May 12, 1987|RONE TEMPEST | Times Staff Writer

NEW DELHI — Frustrated by escalating terrorist attacks by Sikh separatists in troubled Punjab state, the Indian government late Monday dismissed the state government and imposed direct, central government control.

A terse government statement issued Monday night blamed the extreme move on a "breakdown of law and order machinery" in the important agricultural state.

The action, which gives the government of Prime Minister Rajiv Gandhi command of police and paramilitary forces stationed in Punjab, came after several weeks of increasing violence. Already this year, more than 300 people, including 15 this week, have died.

640 Killed Last Year

Last year, 640 were killed in Punjab as a result of the conflict between the government and Sikh extremists campaigning for a separate homeland for their people, who constitute the majority in the state.

Under the order, the governor of the state, Sidhartha Shankar Ray, assumes direct control over state operations, including police.

The imposition of direct central government rule--or "president's rule" as it is termed in India's parliamentary democracy--also has a political dimension for the Gandhi government. Although his Congress-I Party commands an overwhelming majority in the Indian Parliament, it has suffered a series of recent defeats in state elections.

A key test of the Gandhi party is set for June 17 in Haryana state.
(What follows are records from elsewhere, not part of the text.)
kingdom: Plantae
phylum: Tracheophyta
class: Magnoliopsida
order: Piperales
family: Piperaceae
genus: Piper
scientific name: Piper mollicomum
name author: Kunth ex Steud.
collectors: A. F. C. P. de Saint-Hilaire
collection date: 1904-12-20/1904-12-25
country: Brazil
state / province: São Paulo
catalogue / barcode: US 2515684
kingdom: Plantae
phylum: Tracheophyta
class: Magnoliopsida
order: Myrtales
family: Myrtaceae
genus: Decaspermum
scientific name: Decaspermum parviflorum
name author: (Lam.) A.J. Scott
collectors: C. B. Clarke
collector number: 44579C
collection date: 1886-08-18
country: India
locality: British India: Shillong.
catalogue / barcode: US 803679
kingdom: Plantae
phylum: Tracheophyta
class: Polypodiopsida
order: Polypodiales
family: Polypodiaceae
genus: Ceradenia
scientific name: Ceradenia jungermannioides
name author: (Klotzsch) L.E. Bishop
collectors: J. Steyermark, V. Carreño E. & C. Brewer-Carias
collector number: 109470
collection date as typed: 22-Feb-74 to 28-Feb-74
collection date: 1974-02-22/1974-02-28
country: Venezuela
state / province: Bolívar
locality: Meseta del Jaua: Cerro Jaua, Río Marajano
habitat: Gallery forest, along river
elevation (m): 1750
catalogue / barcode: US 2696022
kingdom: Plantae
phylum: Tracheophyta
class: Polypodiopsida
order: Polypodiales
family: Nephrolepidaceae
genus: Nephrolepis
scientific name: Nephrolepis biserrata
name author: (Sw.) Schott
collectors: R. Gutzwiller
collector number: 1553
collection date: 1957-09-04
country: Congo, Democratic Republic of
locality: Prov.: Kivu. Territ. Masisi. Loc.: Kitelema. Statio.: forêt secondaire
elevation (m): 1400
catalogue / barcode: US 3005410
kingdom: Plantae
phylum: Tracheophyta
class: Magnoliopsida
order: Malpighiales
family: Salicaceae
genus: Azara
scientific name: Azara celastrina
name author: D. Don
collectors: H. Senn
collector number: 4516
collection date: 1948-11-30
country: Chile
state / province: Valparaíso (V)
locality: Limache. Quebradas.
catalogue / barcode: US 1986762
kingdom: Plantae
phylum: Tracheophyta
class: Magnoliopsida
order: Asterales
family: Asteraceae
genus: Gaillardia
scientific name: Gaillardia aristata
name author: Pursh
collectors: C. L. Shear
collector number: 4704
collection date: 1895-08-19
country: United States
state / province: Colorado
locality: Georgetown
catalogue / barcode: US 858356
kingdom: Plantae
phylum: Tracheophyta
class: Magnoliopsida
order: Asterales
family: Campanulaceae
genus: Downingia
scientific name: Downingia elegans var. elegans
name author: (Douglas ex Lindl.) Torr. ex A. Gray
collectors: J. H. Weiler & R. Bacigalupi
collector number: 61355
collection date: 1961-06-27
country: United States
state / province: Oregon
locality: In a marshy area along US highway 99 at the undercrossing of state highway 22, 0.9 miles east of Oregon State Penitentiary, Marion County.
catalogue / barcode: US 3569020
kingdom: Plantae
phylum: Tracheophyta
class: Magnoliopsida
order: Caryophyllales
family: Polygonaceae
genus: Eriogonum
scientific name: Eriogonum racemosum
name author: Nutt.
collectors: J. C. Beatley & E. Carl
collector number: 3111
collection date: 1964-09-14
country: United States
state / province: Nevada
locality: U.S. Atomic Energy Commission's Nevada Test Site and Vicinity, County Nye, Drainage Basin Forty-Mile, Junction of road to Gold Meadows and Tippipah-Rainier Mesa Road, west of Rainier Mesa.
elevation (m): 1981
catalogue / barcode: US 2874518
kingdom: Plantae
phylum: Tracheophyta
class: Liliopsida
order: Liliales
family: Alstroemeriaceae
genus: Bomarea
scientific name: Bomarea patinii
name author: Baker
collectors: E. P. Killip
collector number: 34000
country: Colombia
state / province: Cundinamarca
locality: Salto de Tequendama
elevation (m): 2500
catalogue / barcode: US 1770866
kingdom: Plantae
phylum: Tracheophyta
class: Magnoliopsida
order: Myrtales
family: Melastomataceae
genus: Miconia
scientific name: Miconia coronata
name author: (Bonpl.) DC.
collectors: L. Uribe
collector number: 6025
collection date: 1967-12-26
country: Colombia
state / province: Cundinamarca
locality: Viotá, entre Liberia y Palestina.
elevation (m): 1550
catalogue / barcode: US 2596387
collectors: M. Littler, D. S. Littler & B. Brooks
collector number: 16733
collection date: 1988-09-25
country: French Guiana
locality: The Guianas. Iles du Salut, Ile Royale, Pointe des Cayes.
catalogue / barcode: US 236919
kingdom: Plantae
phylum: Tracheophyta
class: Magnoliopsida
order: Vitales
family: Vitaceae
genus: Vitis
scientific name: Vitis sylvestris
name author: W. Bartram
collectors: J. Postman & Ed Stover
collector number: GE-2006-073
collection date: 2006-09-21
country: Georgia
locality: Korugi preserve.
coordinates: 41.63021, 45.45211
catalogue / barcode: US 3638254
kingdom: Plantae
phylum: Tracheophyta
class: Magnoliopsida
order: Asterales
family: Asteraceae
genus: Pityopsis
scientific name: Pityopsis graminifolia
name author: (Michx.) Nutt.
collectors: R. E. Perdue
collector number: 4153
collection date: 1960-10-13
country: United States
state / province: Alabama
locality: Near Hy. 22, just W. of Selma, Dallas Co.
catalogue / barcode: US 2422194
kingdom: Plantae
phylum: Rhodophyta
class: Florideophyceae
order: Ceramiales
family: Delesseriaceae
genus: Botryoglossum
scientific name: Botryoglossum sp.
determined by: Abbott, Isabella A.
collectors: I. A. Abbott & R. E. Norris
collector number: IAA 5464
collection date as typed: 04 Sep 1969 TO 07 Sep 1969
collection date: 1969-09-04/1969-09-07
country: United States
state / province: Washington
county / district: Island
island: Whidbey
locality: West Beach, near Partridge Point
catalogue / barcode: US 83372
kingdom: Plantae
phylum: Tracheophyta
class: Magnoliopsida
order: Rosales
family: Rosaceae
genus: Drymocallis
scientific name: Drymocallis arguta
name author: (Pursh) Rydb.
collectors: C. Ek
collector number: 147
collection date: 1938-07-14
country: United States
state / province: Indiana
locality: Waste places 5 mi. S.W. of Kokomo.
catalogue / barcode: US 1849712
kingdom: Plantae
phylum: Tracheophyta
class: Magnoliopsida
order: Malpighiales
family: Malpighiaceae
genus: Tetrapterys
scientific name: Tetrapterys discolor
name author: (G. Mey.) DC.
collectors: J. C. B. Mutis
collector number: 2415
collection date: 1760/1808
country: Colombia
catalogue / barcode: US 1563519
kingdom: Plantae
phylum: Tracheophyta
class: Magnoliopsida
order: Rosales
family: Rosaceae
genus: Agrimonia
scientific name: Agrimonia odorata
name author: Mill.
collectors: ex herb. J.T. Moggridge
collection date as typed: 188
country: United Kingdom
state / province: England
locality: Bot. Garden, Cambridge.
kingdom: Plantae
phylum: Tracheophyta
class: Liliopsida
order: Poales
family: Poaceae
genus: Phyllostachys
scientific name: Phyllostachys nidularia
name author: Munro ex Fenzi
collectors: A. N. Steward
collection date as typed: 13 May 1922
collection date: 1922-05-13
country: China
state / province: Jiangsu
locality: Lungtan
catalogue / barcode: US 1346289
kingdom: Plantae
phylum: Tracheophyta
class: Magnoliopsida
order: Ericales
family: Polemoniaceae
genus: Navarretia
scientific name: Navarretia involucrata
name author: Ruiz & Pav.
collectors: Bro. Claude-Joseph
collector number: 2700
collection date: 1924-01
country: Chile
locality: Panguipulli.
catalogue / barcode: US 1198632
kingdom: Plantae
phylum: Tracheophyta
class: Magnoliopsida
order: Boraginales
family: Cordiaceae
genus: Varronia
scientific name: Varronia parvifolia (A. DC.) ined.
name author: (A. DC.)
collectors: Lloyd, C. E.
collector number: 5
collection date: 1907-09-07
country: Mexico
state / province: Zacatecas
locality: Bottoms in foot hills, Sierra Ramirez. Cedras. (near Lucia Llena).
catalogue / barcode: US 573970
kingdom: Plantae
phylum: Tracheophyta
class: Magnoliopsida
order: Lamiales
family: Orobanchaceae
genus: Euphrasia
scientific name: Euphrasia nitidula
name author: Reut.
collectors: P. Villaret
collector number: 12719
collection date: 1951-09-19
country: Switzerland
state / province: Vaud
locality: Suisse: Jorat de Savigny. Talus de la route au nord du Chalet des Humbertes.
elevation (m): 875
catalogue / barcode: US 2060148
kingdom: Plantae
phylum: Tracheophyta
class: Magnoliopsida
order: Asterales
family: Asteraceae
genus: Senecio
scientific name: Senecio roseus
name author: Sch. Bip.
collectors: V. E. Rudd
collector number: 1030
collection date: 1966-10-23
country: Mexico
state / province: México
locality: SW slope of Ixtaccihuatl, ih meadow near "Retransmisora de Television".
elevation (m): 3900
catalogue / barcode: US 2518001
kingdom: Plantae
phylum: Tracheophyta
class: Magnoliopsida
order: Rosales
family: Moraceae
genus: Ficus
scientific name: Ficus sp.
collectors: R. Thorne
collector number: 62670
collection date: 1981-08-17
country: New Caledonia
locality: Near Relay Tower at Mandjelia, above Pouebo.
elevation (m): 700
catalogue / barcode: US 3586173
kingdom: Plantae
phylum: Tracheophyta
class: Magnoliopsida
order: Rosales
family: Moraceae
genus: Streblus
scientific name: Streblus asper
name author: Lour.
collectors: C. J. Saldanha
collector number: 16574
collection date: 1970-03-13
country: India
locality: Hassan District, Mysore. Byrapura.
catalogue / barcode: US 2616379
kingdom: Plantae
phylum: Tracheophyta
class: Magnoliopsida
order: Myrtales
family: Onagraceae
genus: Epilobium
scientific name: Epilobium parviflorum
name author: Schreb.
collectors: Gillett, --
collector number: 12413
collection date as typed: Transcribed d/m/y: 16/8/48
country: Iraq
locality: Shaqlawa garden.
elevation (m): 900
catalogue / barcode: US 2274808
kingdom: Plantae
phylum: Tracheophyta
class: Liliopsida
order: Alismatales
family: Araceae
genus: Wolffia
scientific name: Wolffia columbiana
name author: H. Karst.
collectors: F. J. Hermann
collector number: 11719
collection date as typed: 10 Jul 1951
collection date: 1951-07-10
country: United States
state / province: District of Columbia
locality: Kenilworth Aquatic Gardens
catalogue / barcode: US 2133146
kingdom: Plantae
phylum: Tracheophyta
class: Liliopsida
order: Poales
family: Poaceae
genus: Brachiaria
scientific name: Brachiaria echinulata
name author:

Haryana, a majority Hindu state, borders Punjab, and terrorism has already emerged as the major issue of the election.

For months, Gandhi has been under increasing pressure from Hindu constituencies to dismiss the moderate Sikh state government in Punjab that has been unable to curb the mounting violence. More than 600 million Hindus live in India compared to only 16 million Sikhs, members of a faith that combines elements of Hinduism and Islamic Sufism but which also has martial traditions.

Historically, Sikhs and Hindus have coexisted peacefully. However, a series of minor misunderstandings escalated into a serious confrontation in June, 1984, after former Indian Prime Minister Indira Gandhi ordered the Indian army to storm the Sikhs' sacred Golden Temple in Amritsar.

In October of the same year, Indira Gandhi, mother of the current Indian prime minister, was assassinated by two Sikh members of her household security staff. In Hindu riots after the assassination several thousand Sikhs were killed, including more than 2,000 in New Delhi, the Indian capital.

The institution of president's rule in Punjab marks a low point in Rajiv Gandhi's attempts to bring peace to the troubled state.

After signing a peace agreement in 1985 with moderate Sikh leader Harchand Singh Longowal, who was later assassinated by Sikh extremists, Gandhi quickly moved to call state elections. The moderate Sikh government of Surjit Singh Barnala was elected.

The dismissal of Barnala, a moderate, has been a goal of Sikh extremists as the Sikh political leader blocked their ambitions for a separate homeland they call Khalistan, or "Land of the Pure." However, Barnala had been ineffective in dealing with mounting violence and had suffered several defections from his ruling Akali Dal Party.

Even before the Sikh separatist movement emerged, Punjab has had a history of political instability. President's rule has been imposed in the state nine times since 1953 and seven state governments have been dismissed.

Earlier Monday, the Sikh extremist said to have planned the killing of Punjab leader Longowal two years ago was shot to death by police, the Press Trust of India news agency reported. Jarnail Singh Halwara and an accomplice were killed in a shoot-out with police near Sangrur in southern Punjab, the agency said.